I took delivery of a moto lechamp ti heat a few weeks back and have been totally impressed. Its a deal that almost seems to good to be true.

Does anyone have a good idea on how to remove the lechampion decal off of TT? I'm curious if there is a method that won't harm the finish.


----------



## martywoodman (Jan 10, 2010)

*Photo of my Ti Heat*

Here's mine. One year old and 2,000 miles. I also have a Windsor Wellington 3.0 which is my commuter. Last Saturday I did a sub-5 hour century on this, average speed 21.1 mph. I drafted 4 tandems and a triplet! Love my moto!


----------



## usando (Nov 3, 2011)

*Motobecane LeChampion Ti Remove Decals*

I have the SL. Haven't ridden it yet but I have to say it looks gorgeous. 

I have read numerous posts about people wanting to remove decals. It is titanium and a shame to hide it. I removed the top tube decal because I didn't like the name LeChampion or the font.
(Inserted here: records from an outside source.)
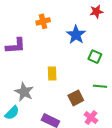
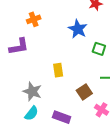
orange cross: (43, 21) -> (34, 19), moved
cyan semicircle: (12, 113) -> (31, 113), moved

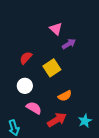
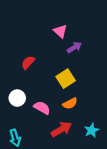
yellow square: (52, 68) -> (66, 79), moved
white circle: (25, 86) -> (17, 98), moved
pink semicircle: (34, 108) -> (42, 108), moved

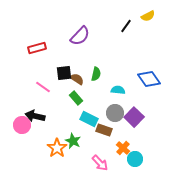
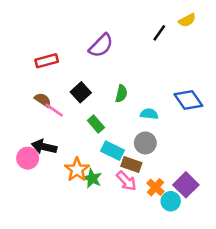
black square: (64, 73) -> (81, 92), turned -35
brown semicircle: (77, 79) -> (43, 100), moved
purple square: (134, 117) -> (186, 185), moved
orange star: (57, 148) -> (77, 170), moved
pink arrow: (100, 163) -> (126, 181), moved

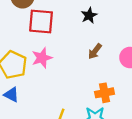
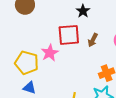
red square: (41, 21) -> (69, 35), moved

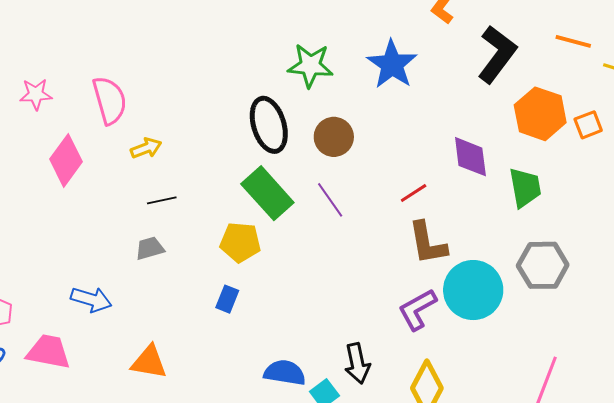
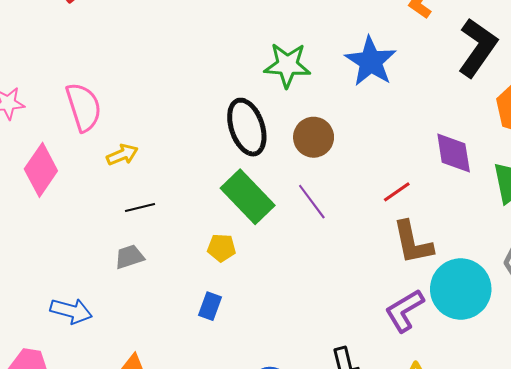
yellow pentagon: (240, 242) -> (221, 248), size x0.7

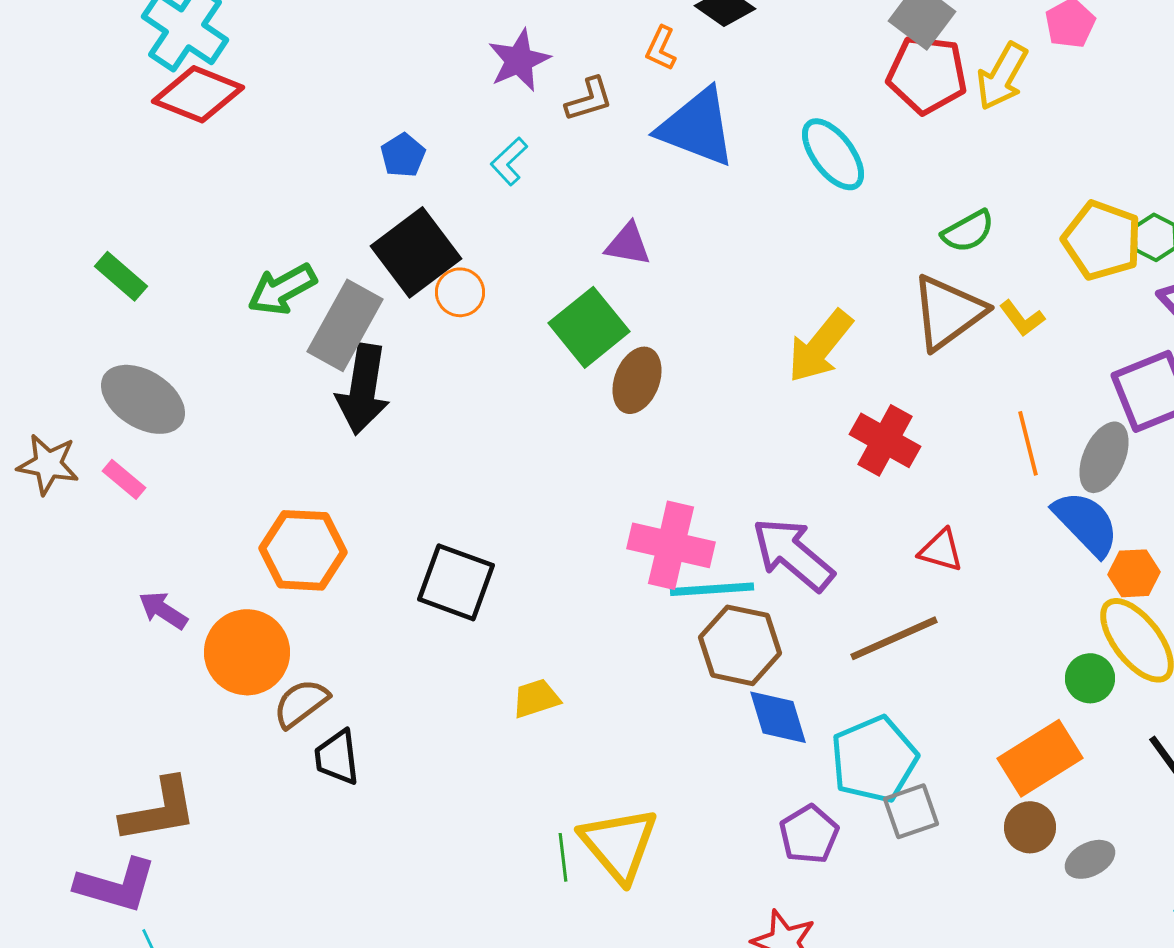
I kept the Motobecane because it matched my white/black theme and the font is decent looking.

Removing decals is really easy to do with acetone. 
- soak a paper towel with acetone. 
- wrap it around the frame where the decal is. 
- wrap that with plastic wrap so that the acetone doesn't dry up. 
- let it soak for 10 min at least. longer the better. 
- unwrap and wipe. decals will bubble and come off very easily. 

I had to repeat a few times to get it all off plus rub the stubborn bits off.


----------



## marcalans (Aug 13, 2011)

*Decal Warranty Issue??*

I think I read on either the BD or Motobecane site that removing decals voids the frame warranty, so you might want to check.

Yes -- here it is on the Motobecane site:

_*WARRANTY DETAILS*_
_This warranty is void in its entirety by any modification of the frame, fork, components, *removal of decals* or any signs of bending/denting thereof. Bent or dented components, frame or fork would indicate abuse beyond the design of the bicycle_


----------